Fast Paths by Image Type#
Resampling kernels have specialized implementations for each source image type (YCbCr, NYCBCRA, RGBA, Gray). Instead of going through the generic image.Image interface - which involves interface method dispatch and boxing per pixel - the specialized paths type-assert once and then access pixel data directly via struct fields. This eliminated another 10% of CPU time that was spent on interface boxing.
For Lanczos-3, when all 36 kernel positions (6x6) fall within a single source tile - the common case - a single-tile fast path avoids per-pixel tile cache lookups entirely.

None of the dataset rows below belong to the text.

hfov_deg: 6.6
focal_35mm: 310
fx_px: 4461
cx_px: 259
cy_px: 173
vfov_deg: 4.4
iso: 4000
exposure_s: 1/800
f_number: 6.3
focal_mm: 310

Profiling-Driven Optimizations#
To achieve the desired performance I let Cursor run and profile the tool in a loop. It then decided what to focus on and improve. Amongst other improvements I ended up with this list of optimizations:
| Optimization | CPU before | CPU after | Impact |
|---|---|---|---|
| Integer cache keys | 101s (18%) | < 1s | Eliminated string hashing |
| Type-specific pixel reads | 57s (10%) | 0s | Eliminated interface boxing |
| Remove madvise | 48s (9%) | 0s | Eliminated redundant syscalls |
| Per-tile source/level prep | 37s (6%) | < 1s | Eliminated per-pixel recomputation |
| Batch work queue | - | - | Improved parallelism from 3.2x to 3.3x |
| Total | 594s CPU, 188s wall | 248s CPU, 81s wall | 2.3x faster |
I also got this nice summary of where the remaining CPU time is spent:
The remaining CPU time is dominated by fundamental work: page faults for reading mmap’d COG data (19%), writing output pixels (16%), and YCbCr→RGB color conversion (14%). These represent the actual cost of decoding JPEG tiles and compositing output images - not overhead.

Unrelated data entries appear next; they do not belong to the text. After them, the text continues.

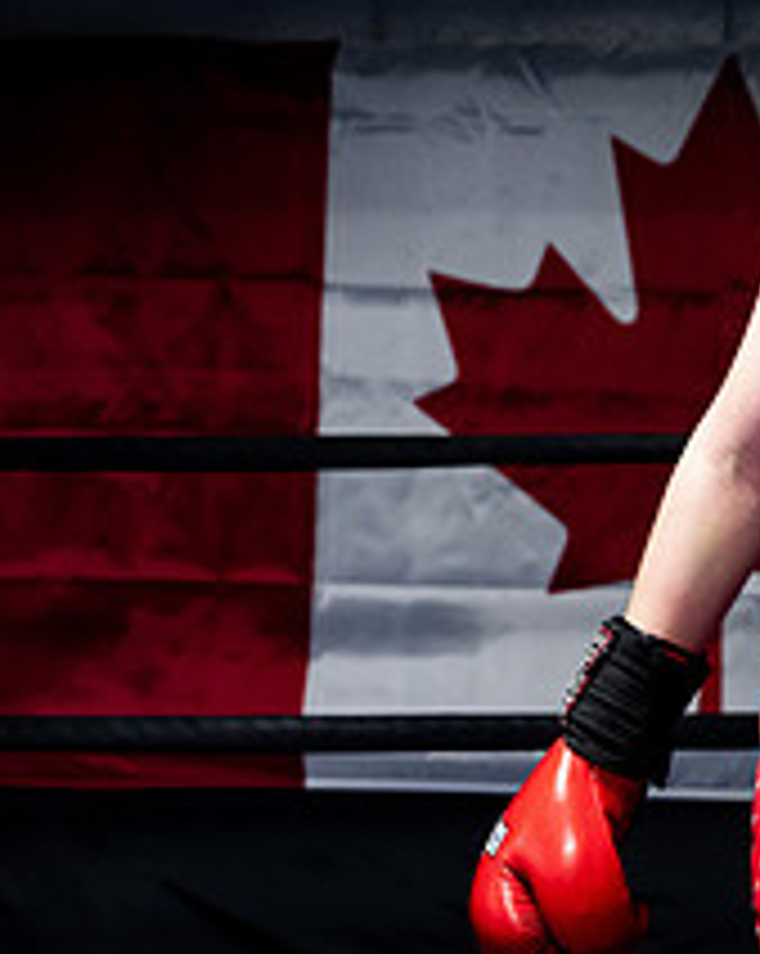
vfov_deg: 10.7
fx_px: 5072
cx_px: 908
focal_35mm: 180
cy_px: 317
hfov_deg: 8.5
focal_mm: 70
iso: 8000
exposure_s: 1/1000
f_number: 2.8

I should probably re-check the performance since I added a lot of features which I haven’t benchmarked yet.
Auto-Detection#
One feature I’m particularly happy with is the auto-detection system. When you point geotiff2pmtiles at a GeoTIFF, it examines the file structure and GDAL metadata to automatically configure the right processing pipeline:
- Float GeoTIFFs (e.g. Copernicus DEM) → Terrarium encoding for elevation data
- Multi-band satellite data (Sentinel-2, PlanetScope, HLS, Google Earth Engine exports) → automatic band ordering (RGB from the right bands), linear or log rescaling from the detected value range
- Categorical rasters (e.g. ESA WorldCover land cover) → mode resampling to preserve class values
The detection reads per-band DESCRIPTION and SCALE/OFFSET items from GDAL metadata (TIFF tag 42112), with fallback to dataset-level strings like "bands". For most common satellite products, you can just run geotiff2pmtiles input.tif output.pmtiles and get sensible output without specifying any flags.
pmtransform#
The project includes a companion tool, pmtransform, for modifying existing PMTiles archives without going back to the source GeoTIFFs. It operates in three modes:
- Passthrough - raw byte copy, no re-encoding. Used when only metadata changes.
- Re-encode - decode and re-encode tiles with a new format or quality setting. Useful for converting a JPEG tileset to WebP, or applying a fill color to empty tiles.
- Rebuild pyramid - full pyramid reconstruction from the max-zoom tiles. Required when changing zoom levels or resampling methods.
Since the PMTiles v3 header doesn’t store tile pixel dimensions, pmtransform decodes a sample tile at max zoom to discover the tile size before processing. Transform provenance is tracked in the PMTiles description field, so the full processing history is preserved across multiple transformations.
Source Code#
The project is open source and available on GitHub: pspoerri/geotiff2pmtiles.
Pre-built binaries for Linux and macOS (amd64/arm64) are available on the releases page. Windows is not supported due to the reliance on mmap.